──────── MATERIAL SUPPLIED

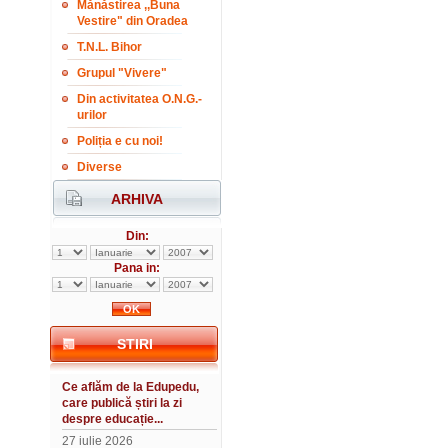
Mănăstirea ,,Buna
Vestire" din Oradea
T.N.L. Bihor
Grupul "Vivere"
Din activitatea O.N.G.-
urilor
Poliția e cu noi!
Diverse
ARHIVA
Din:
Pana in:
STIRI
Ce aflăm de la Edupedu,
care publică știri la zi
despre educație...
27 iulie 2026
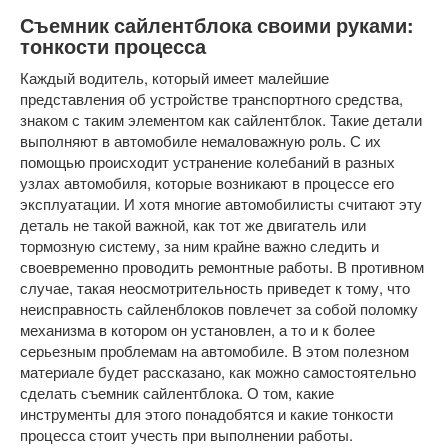
Съемник сайлентблока своими руками:
тонкости процесса
Каждый водитель, который имеет малейшие
представления об устройстве транспортного средства,
знаком с таким элементом как сайлентблок. Такие детали
выполняют в автомобиле немаловажную роль. С их
помощью происходит устранение колебаний в разных
узлах автомобиля, которые возникают в процессе его
эксплуатации. И хотя многие автомобилисты считают эту
деталь не такой важной, как тот же двигатель или
тормозную систему, за ним крайне важно следить и
своевременно проводить ремонтные работы. В противном
случае, такая неосмотрительность приведет к тому, что
неисправность сайленблоков повлечет за собой поломку
механизма в котором он установлен, а то и к более
серьезным проблемам на автомобиле. В этом полезном
материале будет рассказано, как можно самостоятельно
сделать съемник сайлентблока. О том, какие
инструменты для этого понадобятся и какие тонкости
процесса стоит учесть при выполнении работы.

────────────────

- [TASK OBJECTIVE]
Please copy the lines above word for word, leaving the pictures out.

- [TASK OUTPUT]
Mănăstirea ,,Buna
Vestire" din Oradea
T.N.L. Bihor
Grupul "Vivere"
Din activitatea O.N.G.-
urilor
Poliția e cu noi!
Diverse
ARHIVA
Din:
Pana in:
STIRI
Ce aflăm de la Edupedu,
care publică știri la zi
despre educație...
27 iulie 2026
Съемник сайлентблока своими руками:
тонкости процесса
Каждый водитель, который имеет малейшие
представления об устройстве транспортного средства,
знаком с таким элементом как сайлентблок. Такие детали
выполняют в автомобиле немаловажную роль. С их
помощью происходит устранение колебаний в разных
узлах автомобиля, которые возникают в процессе его
эксплуатации. И хотя многие автомобилисты считают эту
деталь не такой важной, как тот же двигатель или
тормозную систему, за ним крайне важно следить и
своевременно проводить ремонтные работы. В противном
случае, такая неосмотрительность приведет к тому, что
неисправность сайленблоков повлечет за собой поломку
механизма в котором он установлен, а то и к более
серьезным проблемам на автомобиле. В этом полезном
материале будет рассказано, как можно самостоятельно
сделать съемник сайлентблока. О том, какие
инструменты для этого понадобятся и какие тонкости
процесса стоит учесть при выполнении работы.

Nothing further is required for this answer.